Given the high level of activity generated by Covered California over the past few weeks, some observers may have forgotten that members of the Legislature are currently engaged in a special session intended to iron out the remaining details of health reform in California.
To date, only two of the six bills – three mirror image proposals in both the Assembly and Senate –introduced during the special session have been signed by the governor, while the remaining four continue to generate a high level of debate among lawmakers in both houses. Still yet to be addressed is the issue of how California plans to expand Medi-Cal coverage to more than 1 million residents beginning in 2014, as well as whether or not the state will launch a so-called “bridge plan” to potentially minimize patient churn between Medi-Cal and plans offered through Covered California.
The debate surrounding the Medi-Cal expansion, set to be addressed by ABX1-1 and SBX1-1, has largely been focused on whether to adopt a state- or county-based model for expansion of coverage.

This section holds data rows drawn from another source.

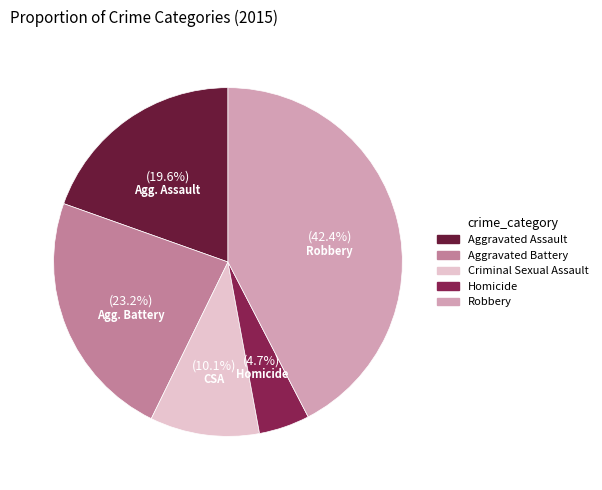

True or false: Aggravated Assault accounts for 32% of the total.

False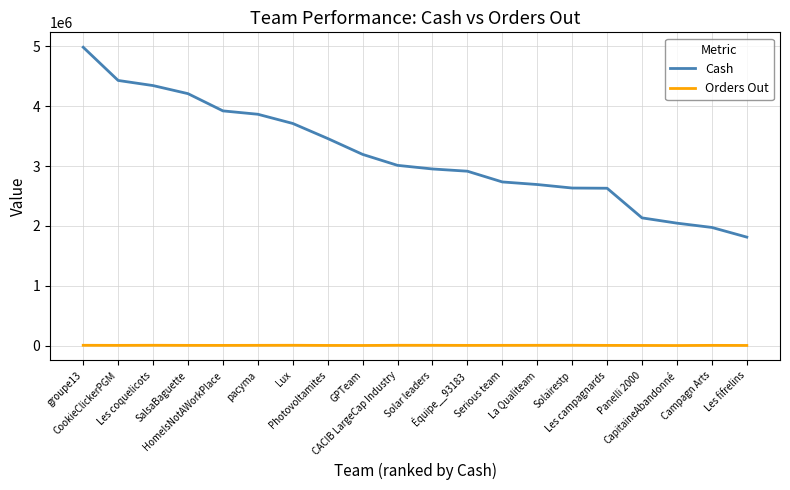

True or false: Cash and Orders Out intersect in this chart.

False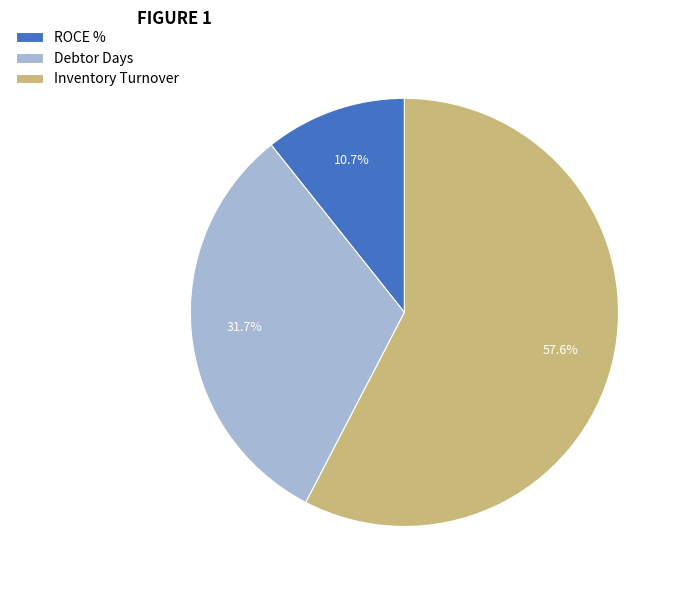

How many segments does this pie chart have?

3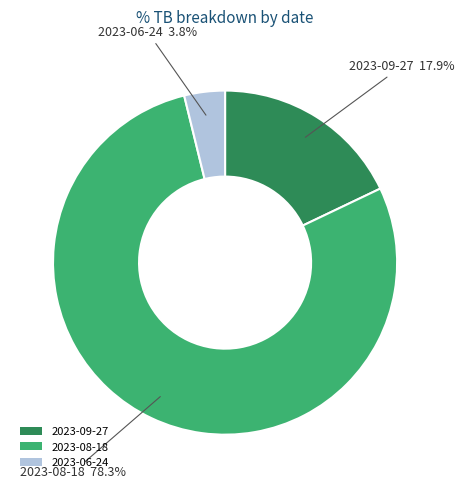

To the nearest percent, what is the difference between the largest and smallest slice percentages?

74%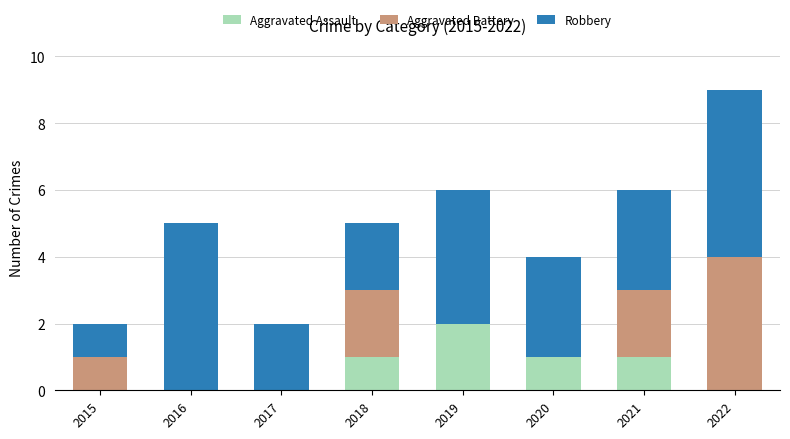

Count the number of categories in the chart.

8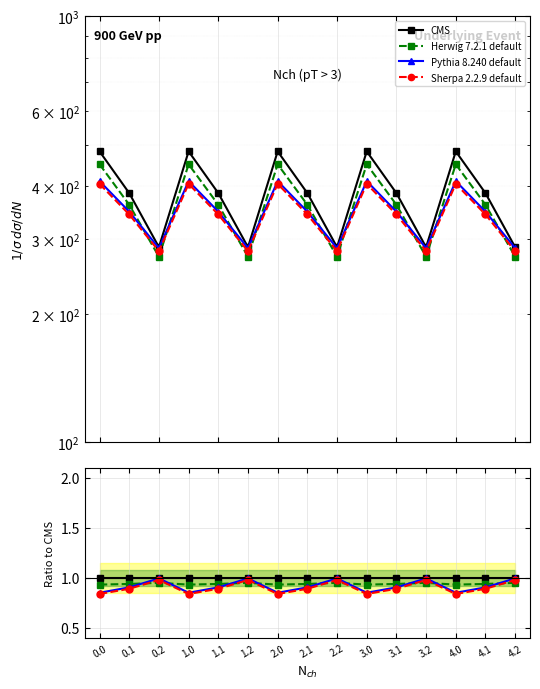

The Herwig 7.2.1 default series shows 0.9 at 1.0. True or false?

True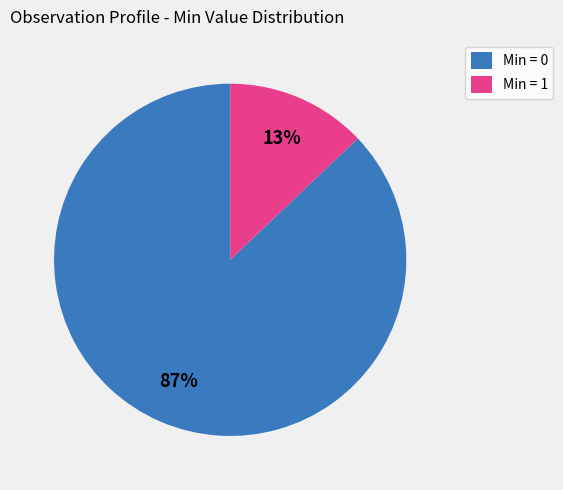

Rank the categories by value from lowest to highest.

Min = 1, Min = 0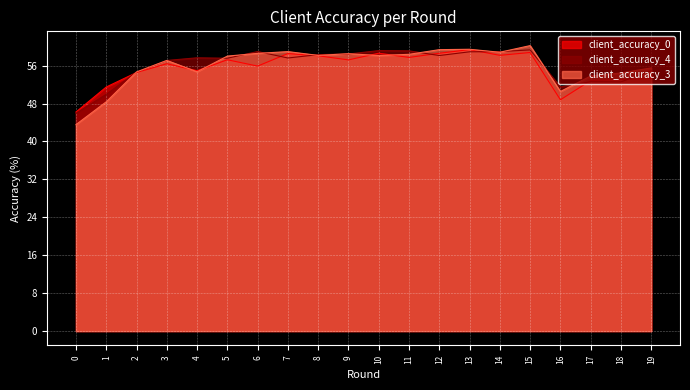

Which series changed the most between 4 and 13?

client_accuracy_3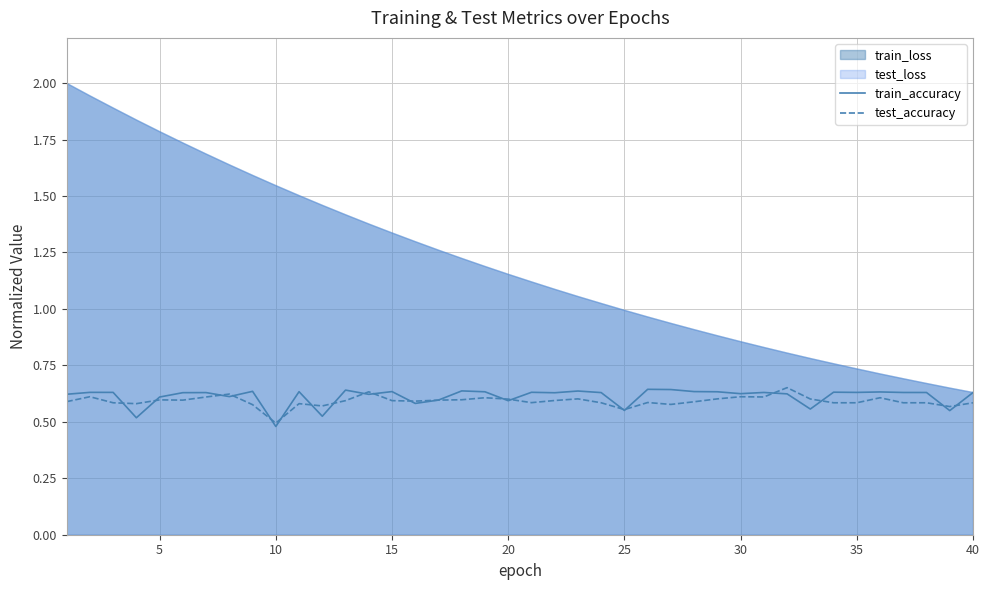

The test_accuracy series shows 0.6 at 15. True or false?

True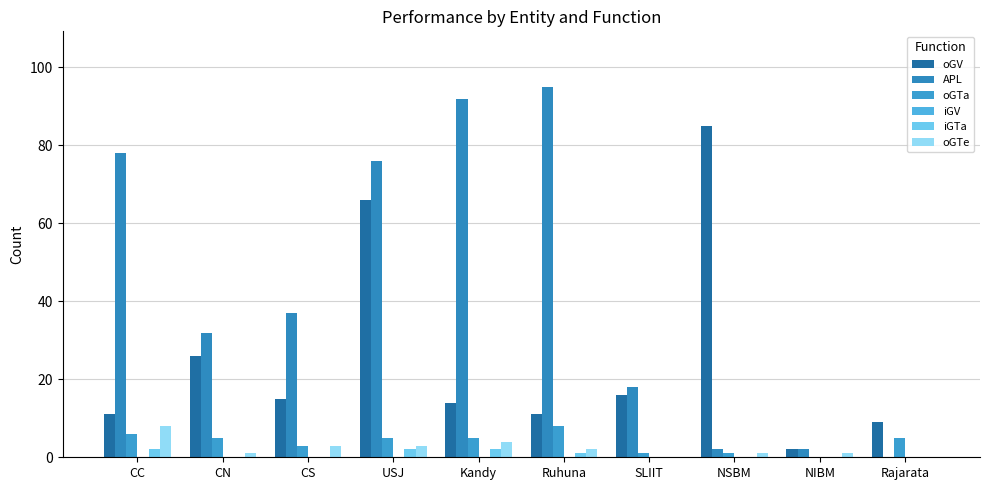

Count the number of data series in this chart.

5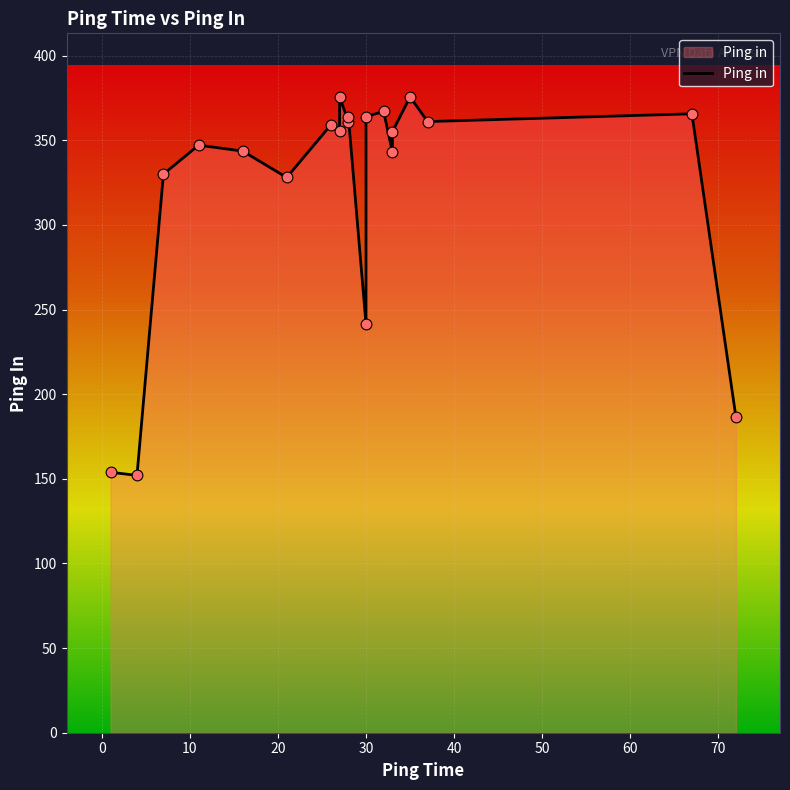

Which has a higher value, 30 or 26?

26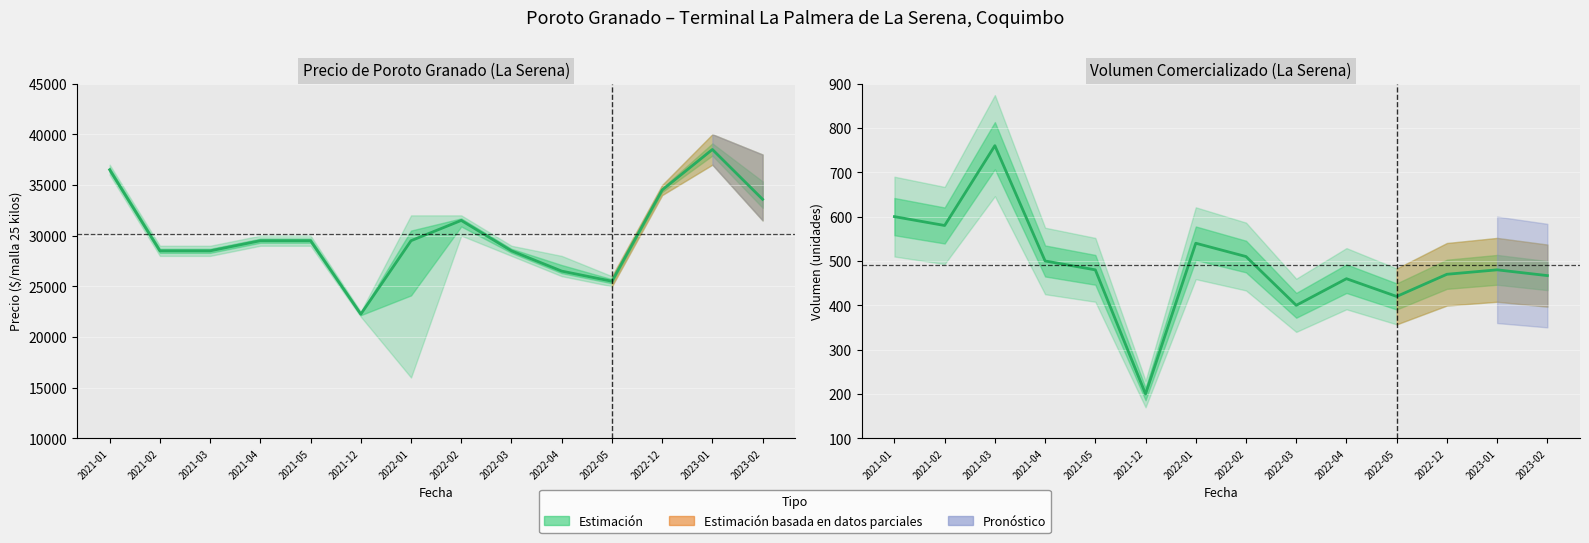

How many data points in Precio promedio ponderado are above 29500?

5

Under the Affordable Care Act, the federal government will be picking up the tab for expanding coverage for the first three years following the 2014 rollout, and, until recently, the debate in California was centered on whether the state or individual counties would be responsible for receiving the funds and expanding coverage to all individuals under 138 percent of the federal poverty level.
In early May, the governor’s budget announcement made clear that California would be adopting a state-based approach, yet also indicated that the state planned to redirect as much as $300 million from county Low Income Health Programs (LIHPs) in the first year to help cover the cost of the expansion. While state officials noted that California pays counties $1.5 billion annually to cover health care obligations that will now fall under the state as a result of the ACA, county officials have claimed that the proposed redirect included in the May revise was too aggressive and should be scaled back.
These funding debates continue to be the hold-up for ABX1-1 and SBX1-1, both of which have cleared their house of origin and have been referred to the Committee on Health of the second house.
Meanwhile, ABX1-3 and SBX1-3 act upon California’s desire to implement a “bridge plan” that would allow Covered California to negotiate qualified health plan (QHP) contracts with Medi-Cal managed care plans to serve as a “bridge” for those patients needing to transition between Medi-Cal coverage and Covered California. As proposed, these managed care bridge plans are believed to be able to offer very low out-of-pocket premiums for enrollees transitioning into or those enrollees at-risk of transitioning out of Covered California, specifically those between 138 and 200 percent of the federal poverty level.
As with the Medi-Cal expansion bill, a version of the bridge plan legislation has cleared its house of origin, though the central hang up looks to be the extent to which federal regulators will sign off on California’s proposal.
Of the bills introduced during the special session, the only two that have been signed into law deal with individual and small group market reforms called for under the ACA. These bills, ABX1-2 and SBX1-2, ban pre-existing conditions as a means of denial for health coverage, establish community rating and require guaranteed issue and renewal of health insurance in the individual and small group market. The bills were approved by the Legislature in late April and signed by the governor shortly after.